Everyday Activist - The Wall (2017)

Posted on Saturday, September 29, 2018 at 07:00 AM


The Wall (2017)

Movie Review by Everyday Activist X CalgaryMovies.com

I originally watched this film last year for the 18th Calgary International Film Festival 2017. Given its topic of the middle east and the quality of the animation, I thought for sure this one would be nominated for an Oscar in at least the full length animation category, though it was not to be. I sent the film’s screening information to Calgary author, Marcello DiCintio, who has not only written extensively about the Israeli/Palestine conflict, but has documented the effects walls have on various people around the world in his 2012 book Walls: Travels Along the Barricades. His recent book, Pay No Heed to the Rockets, talks about everyday life in Palestine. Much like Sir David Hare, featured in The Wall, the Middle East chose him to tell its story through various lenses.

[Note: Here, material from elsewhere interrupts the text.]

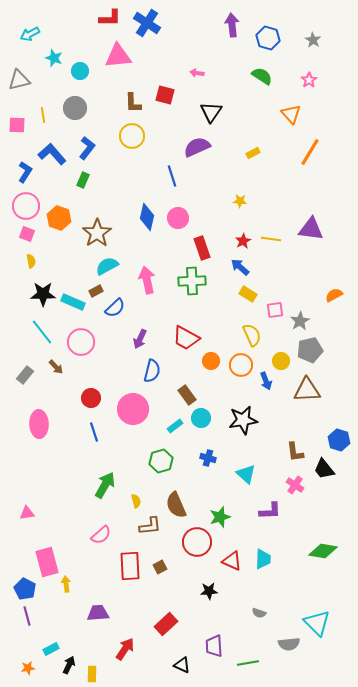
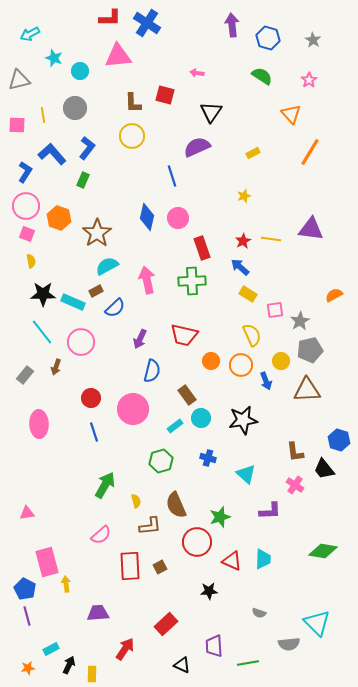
yellow star at (240, 201): moved 4 px right, 5 px up; rotated 24 degrees counterclockwise
red trapezoid at (186, 338): moved 2 px left, 3 px up; rotated 16 degrees counterclockwise
brown arrow at (56, 367): rotated 63 degrees clockwise
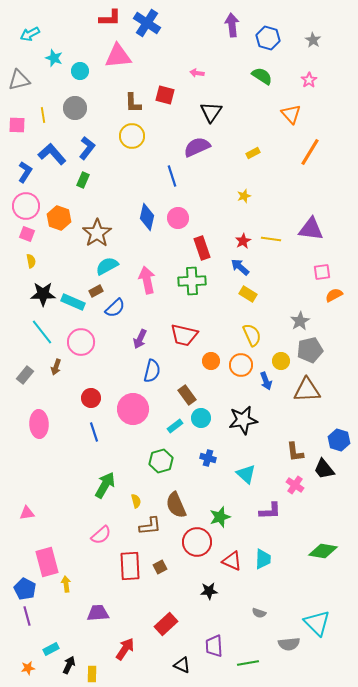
pink square at (275, 310): moved 47 px right, 38 px up
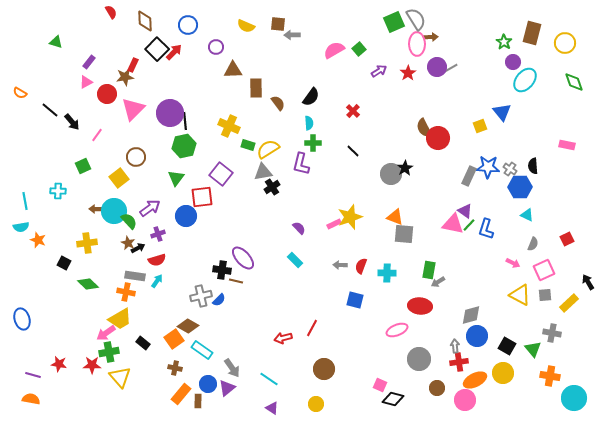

Cam Christiansen’s use of animation captures how surreal the entire conflict seems as David Hare interviews people and experiences life on both sides of the wall. When he talks to the Israelis, I can’t help but recall a movie Censored Voices about young soldiers in 1967 recording their experiences on tape and reviewed as older men and another movie I had reviewed Tinghir-Jerusalem: Echoes from the Mellah, where even today Jewish settlers are incentivized move into tacky condos to secure the Jewish claim to the land, because those films support the Israeli paradox that novelist, David Grossman explains. “Israel seems powerful and aggressive, yet to itself it seems weak and frail. Israel has no confidence in its own survival.”

On the Palestine side, the wall has destroyed a way of life, using checkpoints to make it difficult for farmers to access their land. Ancient trees and farmlands were removed and excavated to accommodate the wall, causing farmers to feel that it was less about security and more about a land grab. In addition to the loss of farmland, all the beautiful beaches are hidden behind the wall. True, Israel is safer from suicide bombers, but now they are vulnerable to missile attacks.

At the end of the film Hare pays special tribute to the graffiti that decorates the wall, reminiscing about the Berlin Wall, hoping that one day this one dividing Palestine and Israel will meet the same fate. Someone had spray painted Ctrl+ Alt+Del. If only taking it down could be so simple.